学内ネットは通信制限があるとはいえ、自分のいる大学は情報系ということもあり、通信速度はエグいです。常時700~800Mbpsの速度を出します💧

というわけで、この高速回線を使いながら制限を回避したいということで、VPN通信でトンネル張ることにしました。というか流石に情報系の大学なんだから、SSHやFTPSで使う22番ポートぐらいは開けておいてほしいです。

※留意事項:学内で本記事の内容を実施する際は、あくまで自己責任でお願いします。

SoftEther VPNの簡単な説明

そもそもVPNというのは、今使っているネットワークから外部の別のネットワークに接続して、安全に作業するための技術です。今回は、学内のネットワークからうまく抜け出し、外部に用意したVPNホストに接続して、そこで自由に通信を行う方法までを書きたいと思います。

それができると、学内ネットワークにいながら、外部のネットワークに接続させることができるので、VPNホストとの通信さえ確率してしまえば、一切制限をうけることなくインターネットを使うことができるようになります。

今回その仕組を実装する手段として、SoftEther VPNをを使うことにしました。

■SoftEther VPNの概要

SoftEther VPN ("SoftEther" は 「ソフトウェアによるイーサネット」を意味します) は、世界中で最も強力で使用が簡単な、複数 VPN プロトコルに対応した VPN ソフトウェアの 1 つです。SoftEther VPN は Windows、Linux、Mac、FreeBSD および Solaris 上で動作します。

SoftEther VPN はオープンソース・ソフトウェアです。SoftEther VPN は任意の個人的または業務用途に無償で使用していただくことができます。
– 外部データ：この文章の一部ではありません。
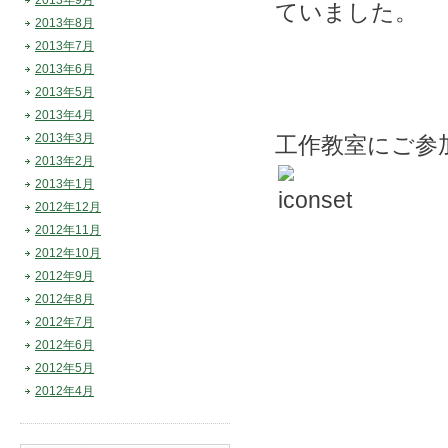
2013年9月
ていました。
2013年8月
2013年7月
2013年6月
2013年5月
2013年4月
2013年3月
工作教室にご参
2013年2月
2013年1月
2012年12月
2012年11月
2012年10月
2012年9月
2012年8月
2012年7月
2012年6月
2012年5月
2012年4月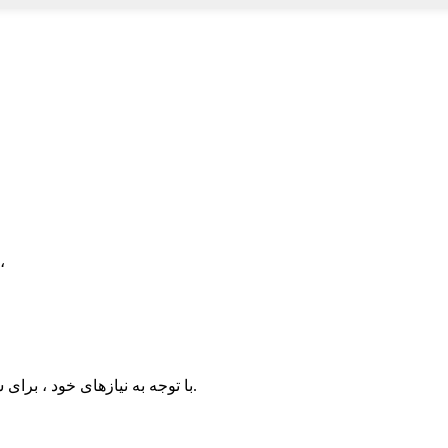
104
با توجه به نیازهای خود ، برای شما سفارشی کنید و محصولات با ارزش تری را برای شما فراهم کنید.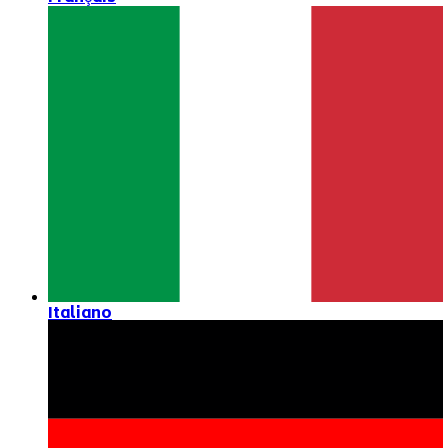
Italiano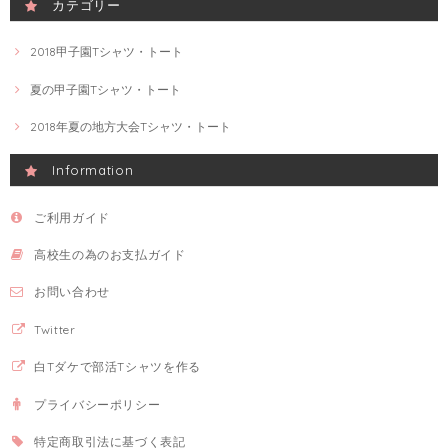
カテゴリー
2018甲子園Tシャツ・トート
夏の甲子園Tシャツ・トート
2018年夏の地方大会Tシャツ・トート
Information
ご利用ガイド
高校生の為のお支払ガイド
お問い合わせ
Twitter
白Tダケで部活Tシャツを作る
プライバシーポリシー
特定商取引法に基づく表記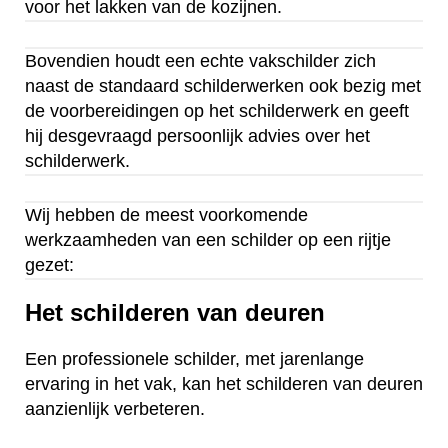
voor het lakken van de kozijnen.
Bovendien houdt een echte vakschilder zich
naast de standaard schilderwerken ook bezig met
de voorbereidingen op het schilderwerk en geeft
hij desgevraagd persoonlijk advies over het
schilderwerk.
Wij hebben de meest voorkomende
werkzaamheden van een schilder op een rijtje
gezet:
Het schilderen van deuren
Een professionele schilder, met jarenlange
ervaring in het vak, kan het schilderen van deuren
aanzienlijk verbeteren.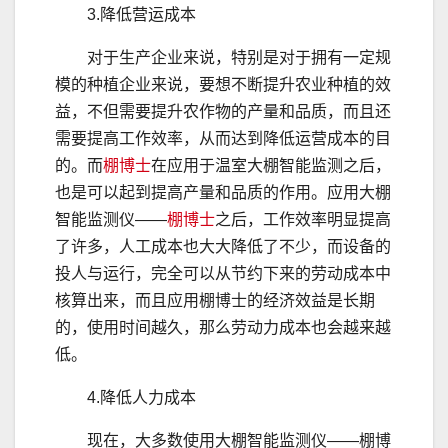
3.降低营运成本
对于生产企业来说，特别是对于拥有一定规
模的种植企业来说，要想不断提升农业种植的效
益，不但需要提升农作物的产量和品质，而且还
需要提高工作效率，从而达到降低运营成本的目
的。而
棚博士
在应用于温室大棚智能监测之后，
也是可以起到提高产量和品质的作用。应用大棚
智能监测仪——
棚博士
之后，工作效率明显提高
了许多，人工成本也大大降低了不少，而设备的
投人与运行，完全可以从节约下来的劳动成本中
核算出来，而且应用棚博士的经济效益是长期
的，使用时间越久，那么劳动力成本也会越来越
低。
4.降低人力成本
现在，大多数使用大棚智能监测仪——棚博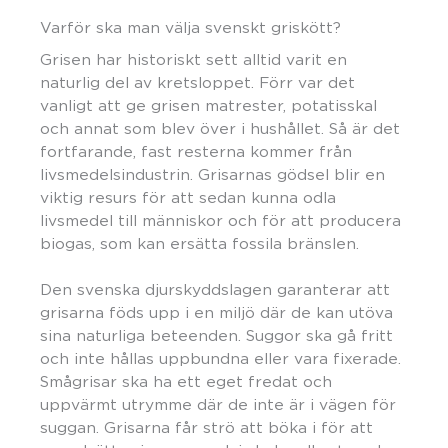
Varför ska man välja svenskt griskött?
Grisen har historiskt sett alltid varit en
naturlig del av kretsloppet. Förr var det
vanligt att ge grisen matrester, potatisskal
och annat som blev över i hushållet. Så är det
fortfarande, fast resterna kommer från
livsmedelsindustrin. Grisarnas gödsel blir en
viktig resurs för att sedan kunna odla
livsmedel till människor och för att producera
biogas, som kan ersätta fossila bränslen.
Den svenska djurskyddslagen garanterar att
grisarna föds upp i en miljö där de kan utöva
sina naturliga beteenden. Suggor ska gå fritt
och inte hållas uppbundna eller vara fixerade.
Smågrisar ska ha ett eget fredat och
uppvärmt utrymme där de inte är i vägen för
suggan. Grisarna får strö att böka i för att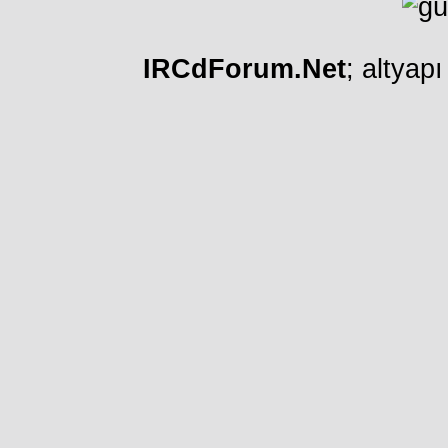
IRCdForum.Net
; altyap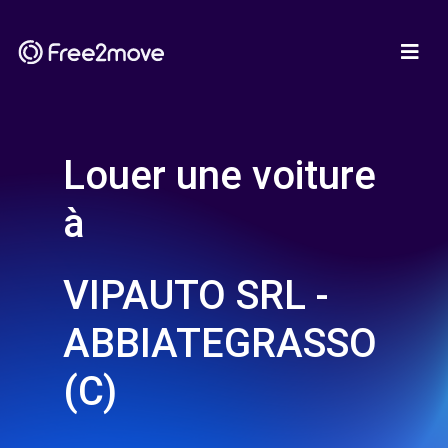
Louer une voiture
à
VIPAUTO SRL -
ABBIATEGRASSO
(C)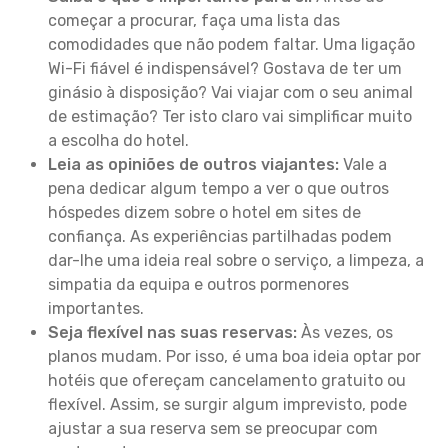
começar a procurar, faça uma lista das
comodidades que não podem faltar. Uma ligação
Wi-Fi fiável é indispensável? Gostava de ter um
ginásio à disposição? Vai viajar com o seu animal
de estimação? Ter isto claro vai simplificar muito
a escolha do hotel.
Leia as opiniões de outros viajantes:
Vale a
pena dedicar algum tempo a ver o que outros
hóspedes dizem sobre o hotel em sites de
confiança. As experiências partilhadas podem
dar-lhe uma ideia real sobre o serviço, a limpeza, a
simpatia da equipa e outros pormenores
importantes.
Seja flexível nas suas reservas:
Às vezes, os
planos mudam. Por isso, é uma boa ideia optar por
hotéis que ofereçam cancelamento gratuito ou
flexível. Assim, se surgir algum imprevisto, pode
ajustar a sua reserva sem se preocupar com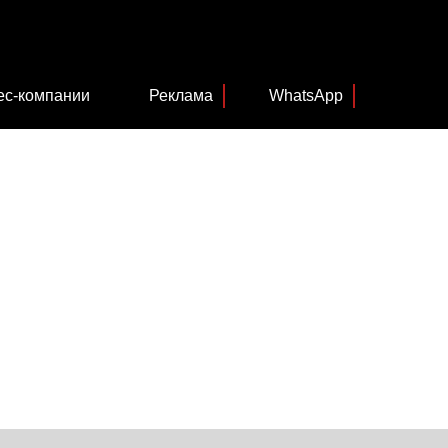
ес-компании
Реклама
WhatsApp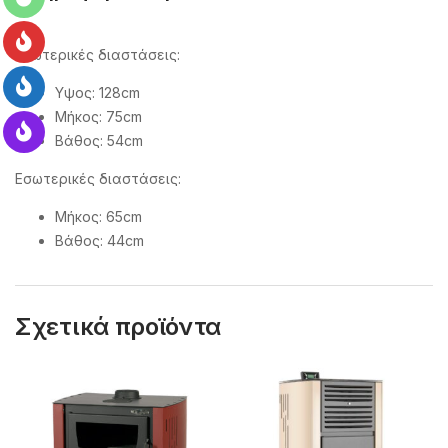
Eξωτερικές διαστάσεις:
Υψος: 128cm
Μήκος: 75cm
Βάθος: 54cm
Εσωτερικές διαστάσεις:
Μήκος: 65cm
Βάθος: 44cm
Σχετικά προϊόντα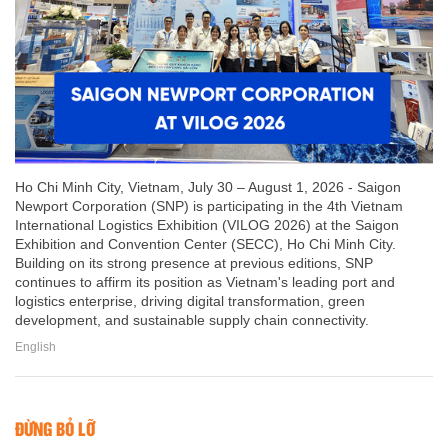
Ho Chi Minh City, Vietnam, July 30 – August 1, 2026 - Saigon
Newport Corporation (SNP) is participating in the 4th Vietnam
International Logistics Exhibition (VILOG 2026) at the Saigon
Exhibition and Convention Center (SECC), Ho Chi Minh City.
Building on its strong presence at previous editions, SNP
continues to affirm its position as Vietnam's leading port and
logistics enterprise, driving digital transformation, green
development, and sustainable supply chain connectivity.
English
ĐỪNG BỎ LỠ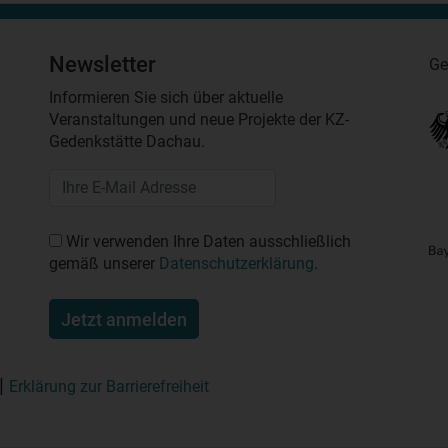
Newsletter
Ge
Informieren Sie sich über aktuelle
Veranstaltungen und neue Projekte der KZ-
Gedenkstätte Dachau.
Wir verwenden Ihre Daten ausschließlich
gemäß unserer
Datenschutzerklärung
.
Jetzt anmelden
Erklärung zur Barrierefreiheit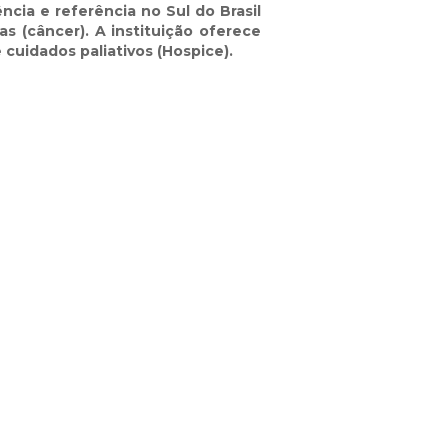
ncia e referência no Sul do Brasil
s (câncer). A instituição oferece
 cuidados paliativos (Hospice).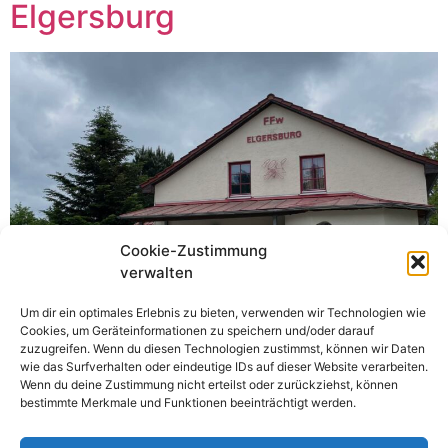
Elgersburg
Cookie-Zustimmung
verwalten
Um dir ein optimales Erlebnis zu bieten, verwenden wir Technologien wie
Cookies, um Geräteinformationen zu speichern und/oder darauf
zuzugreifen. Wenn du diesen Technologien zustimmst, können wir Daten
wie das Surfverhalten oder eindeutige IDs auf dieser Website verarbeiten.
Am Samstag, dem 18. Mai 2024, durfte ich als stiller
Wenn du deine Zustimmung nicht erteilst oder zurückziehst, können
Zuhörer und Zuschauer bei einem Ausbildungslehrgang
bestimmte Merkmale und Funktionen beeinträchtigt werden.
der Jugendfeuerwehr Elgersburg dabei sein. Das
heutige Thema war “Brennen & Löschen”. Nach etwas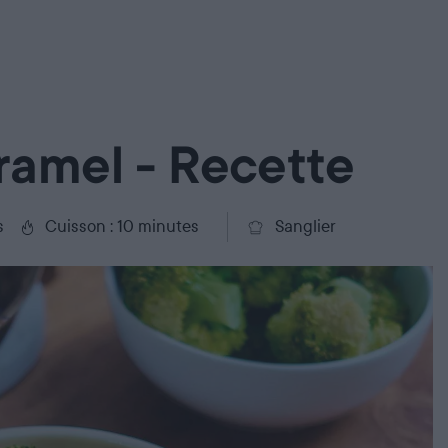
ramel - Recette
s
Cuisson : 10 minutes
Sanglier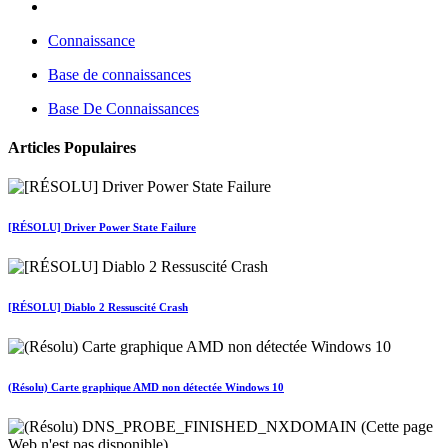
Connaissance
Base de connaissances
Base De Connaissances
Articles Populaires
[RÉSOLU] Driver Power State Failure
[RÉSOLU] Diablo 2 Ressuscité Crash
(Résolu) Carte graphique AMD non détectée Windows 10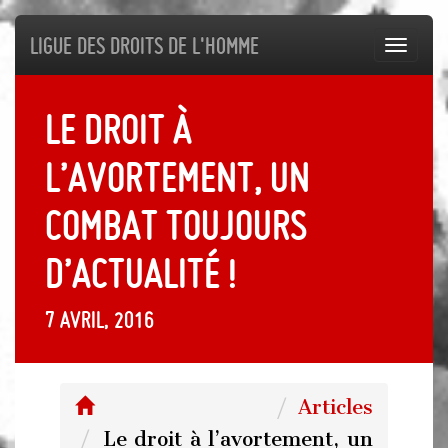
Ligue des droits de l'Homme
Toggl
navig
Le droit à
l’avortement, un
combat toujours
d’actualité !
7 avril, 2016
Articles
Le droit à l’avortement, un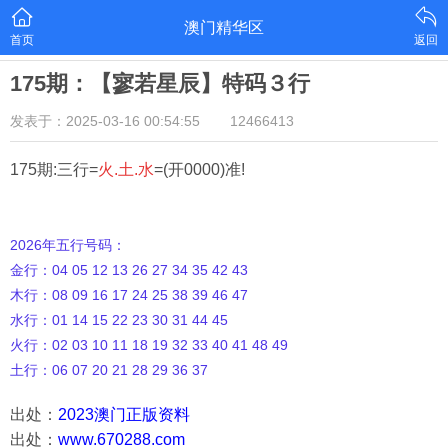
澳门精华区
首页
返回
175期：【寥若星辰】特码３行
发表于：2025-03-16 00:54:55
12466413
175期:三行=
火.土.水
=(开0000)准!
2026年五行号码：
金行：04 05 12 13 26 27 34 35 42 43
木行：08 09 16 17 24 25 38 39 46 47
水行：01 14 15 22 23 30 31 44 45
火行：02 03 10 11 18 19 32 33 40 41 48 49
土行：06 07 20 21 28 29 36 37
出处：
2023澳门正版资料
出处：
www.670288.com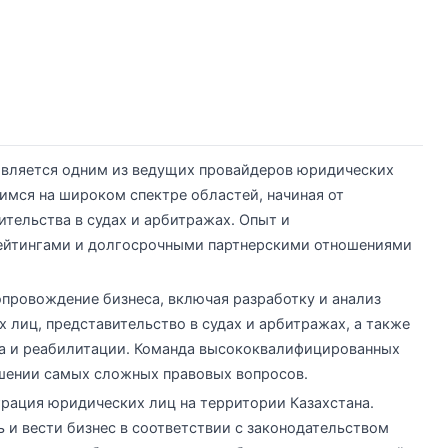
является одним из ведущих провайдеров юридических
имся на широком спектре областей, начиная от
ительства в судах и арбитражах. Опыт и
ейтингами и долгосрочными партнерскими отношениями
провождение бизнеса, включая разработку и анализ
 лиц, представительство в судах и арбитражах, а также
а и реабилитации. Команда высококвалифицированных
ешении самых сложных правовых вопросов.
рация юридических лиц на территории Казахстана.
и вести бизнес в соответствии с законодательством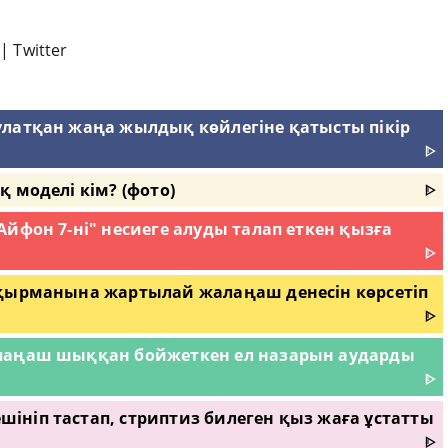
|
Twitter
улатқан жаңа жылдық көйлегіне қатысты пікір
ᐈ
 моделі кім? (фото)
ᐈ
Айфон 7-ні" несиеге алуды талап еткен қызға
ᐈ
оқырманына жартылай жалаңаш денесін көрсетіп
ᐈ
алаңаш шыққан бойжеткен ел назарын аударды
ᐈ
ніп тастап, стриптиз билеген қыз жаға ұстатты
ᐈ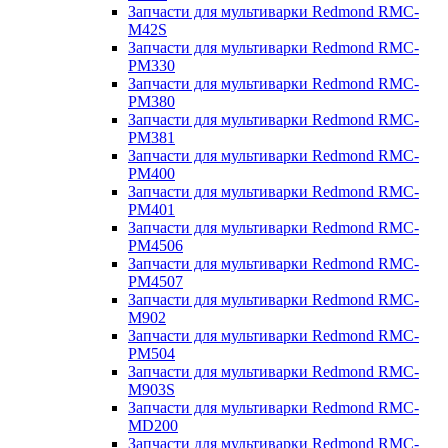
Запчасти для мультиварки Redmond RMC-
M42S
Запчасти для мультиварки Redmond RMC-
PM330
Запчасти для мультиварки Redmond RMC-
PM380
Запчасти для мультиварки Redmond RMC-
PM381
Запчасти для мультиварки Redmond RMC-
PM400
Запчасти для мультиварки Redmond RMC-
PM401
Запчасти для мультиварки Redmond RMC-
PM4506
Запчасти для мультиварки Redmond RMC-
PM4507
Запчасти для мультиварки Redmond RMC-
M902
Запчасти для мультиварки Redmond RMC-
PM504
Запчасти для мультиварки Redmond RMC-
M903S
Запчасти для мультиварки Redmond RMC-
MD200
Запчасти для мультиварки Redmond RMC-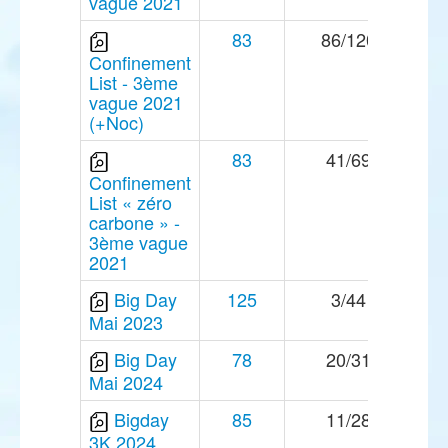
vague 2021
83
86/120
Confinement
List - 3ème
vague 2021
(+Noc)
83
41/69
Confinement
List « zéro
carbone » -
3ème vague
2021
Big Day
125
3/44
Mai 2023
Big Day
78
20/31
Mai 2024
Bigday
85
11/28
3K 2024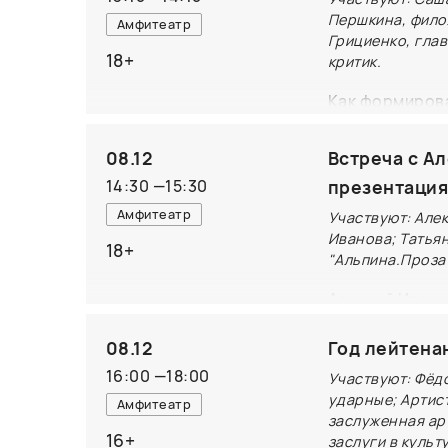
Першкина, фило
Амфитеатр
Грициенко, гла
18+
критик.
Как формирова
крайм? Какие 
говорят о гро
08.12
Встреча с А
про маньяков?
14:30
—
15:30
презентация
исторический 
Амфитеатр
Участвуют: Але
появлению и р
Иванова; Татья
18+
"Альпина.Проза
восприятие кр
Алексей Ивано
(Альпина.Проз
08.12
Год лейтена
не нагнешь» (
16:00
—
18:00
Участвуют: Фёд
Будет интерес
ударные; Артис
Амфитеатр
заслуженная ар
давно ждет ег
16+
заслуги в культ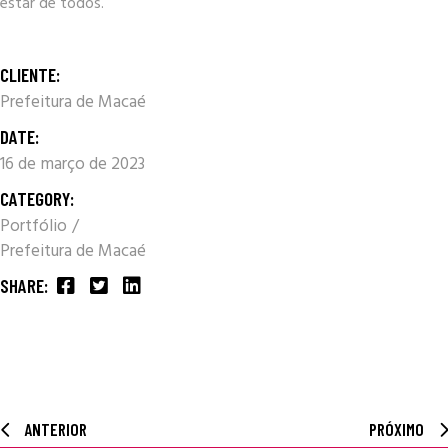
estar de todos.
CLIENTE:
Prefeitura de Macaé
DATE:
16 de março de 2023
CATEGORY:
Portfólio
Prefeitura de Macaé
SHARE:
ANTERIOR
PRÓXIMO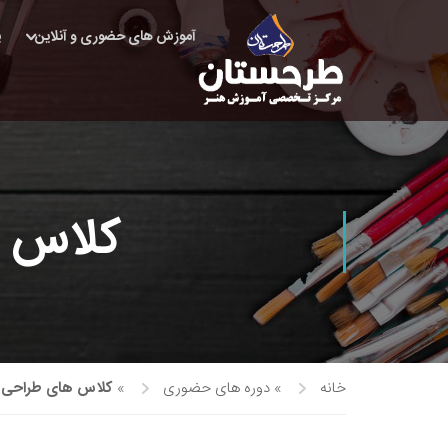
آموزش های حضوری و آنلاین
پ
کلاس ه
خانه
»
دوره های حضوری
»
کلاس های طراحی د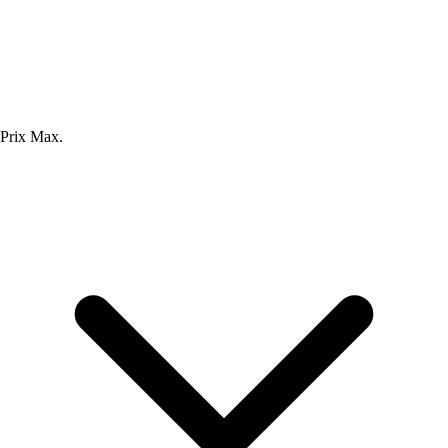
Prix Max.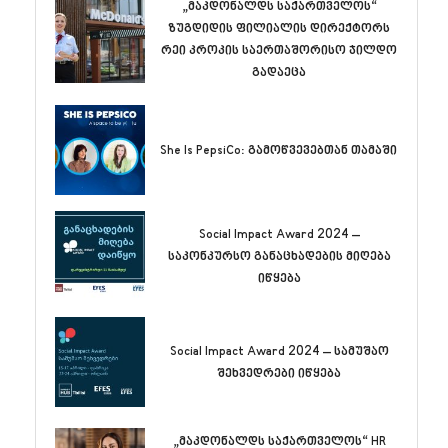
„მაკდონალდს საქართველოს“
ზუგდიდის ფილიალის დირექტორს
რეი კროკის საერთაშორისო ჯილდო
გადაეცა
She Is PepsiCo: გამოწვევებთან თამაში
Social Impact Award 2024 –
საკონკურსო განაცხადების მიღება
იწყება
Social Impact Award 2024 – სამუშაო
შეხვედრები იწყება
„მაკდონალდს საქართველოს“ HR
SoftEther VPN は BYOD (Bring your own device / 社員が個人で購入したデバイスを社内利用する方法) をあなたの会社で実現するために使用できます。SoftEther VPN に搭載された L2TP/IPsec サーバー機能 を利用することにより、遠隔地にあるスマートフォンやタブレット端末、ノートパソコンから社内のローカルネットワークへのリモートアクセスが可能になります。SoftEther VPN の L2TP VPN サーバー機能は、Windows、Mac、iOS および Android との間で強力な互換性があります。

引用元:SoftEther VPNプロジェクト

つまり、オープンソースで誰でも利用できて、スマホ・タブレット・PCなどの各種デバイスからの利用もできるということですね。

SoftEther VPNの構築手順

では、ここから実際にVPNの確立までの手順を説明していきます。

準備するソフトウェア類とサーバーの用意

VPNを確立するために必要なソフトウェアは3つあります。

  • SoftEther VPN Client(クライアントにインストール)
    VPNホストに接続し、VPNを確立するためのソフトウェア。
  • SoftEther VPN Server(サーバーにインストール)
    VPNホストを構築するためのソフトウェア。
  • SoftEther VPN  Server Manager(クライアントにインストール)
    VPNホストの設定・管理を行うためのソフトウェア。

これら3つのソフトウェアをそれぞれサーバーとクライアントにインストールします。

また、VPNホストを構築するためにグローバルIPが割り当てられた、root権限のあるサーバーを用意します。必ずroot権限が必要になりますので、通常のレンタルサーバーは使用できません。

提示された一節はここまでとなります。